"Out-of-control leftism and cancel culture" from the United States is threatening the French identity, a group of prominent politicians and academics in France charged.
American leftists' woke ideology on race, gender, post-colonialism – especially those coming from U.S. universities – are undermining French society and are an attack on French heritage, the group said, according to a Feb. 9 report by the Daily Mail:
It is illegal in France to collect data based on race. The country's national identify is not focused on diversity and multiculturalism, instead emphasizing fundamental rights and core values such as equality and liberty.
The contention that France is being contaminated by American leftism was buoyed last year after French President Emmanuel Macron appeared to side with the academics.Macron warned in an October speech of "certain social science theories entirely imported from the United States."
Amid protests in June inspired by the leftist American group Black Lives Matter, Macron blamed universities for encouraging the "ethnicization of the social question" — amounting to "breaking the republic in two."
Education Minister Jean-Michel Blanquer also warned in October that there is a "battle to wage against an intellectual matrix from American universities."
An open letter from 100 prominent French scholars blasted social theories "transferred from North American campuses."
One of the signatories, Gilles Kepel, argued that American influence led to "a sort of prohibition in universities to think about the phenomenon of political Islam in the name of a leftist ideology that considers it the religion of the underprivileged."
Historian Pierre-André Taguieff noted that the "American-style black question" was a "totally artificial importation" to France.

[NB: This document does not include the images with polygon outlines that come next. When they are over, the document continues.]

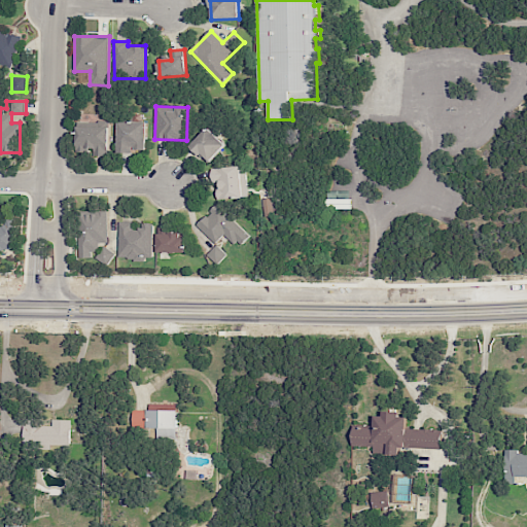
[(95,155),(108,155),(110,121),(78,121),(77,149),(95,149),(95,155)]
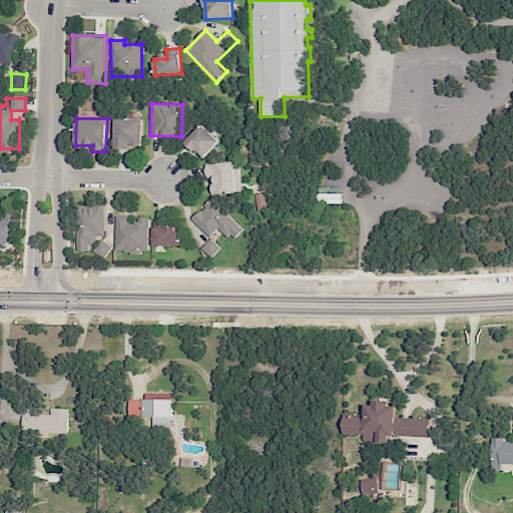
[(115,148),(131,149),(131,145),(142,145),(143,118),(115,118),(115,148)]
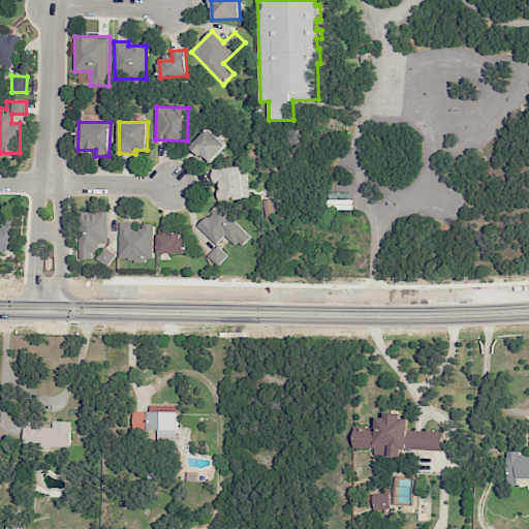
[(191,146),(210,163),(226,145),(208,128),(191,146)]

Taguieff said that it was all driven by "hatred of the West, as a white civilization. The common agenda of these enemies of European civilization can be summed up in three words: decolonize, demasculate, de-Europeanize. Straight white male — that's the culprit to condemn and the enemy to eliminate."
Sociologist Nathalie Heinich last month established an organization that fights against what she called "decolonialism and identity politics."
The organization has written warnings against "American-inspired social theories" in many major French publications and has spoken out against "cancel culture" at French universities.
"It was a series of incidents that was extremely traumatic to our community and that all fell under what is called cancel culture," Heinich said of the BLM-inspired protests.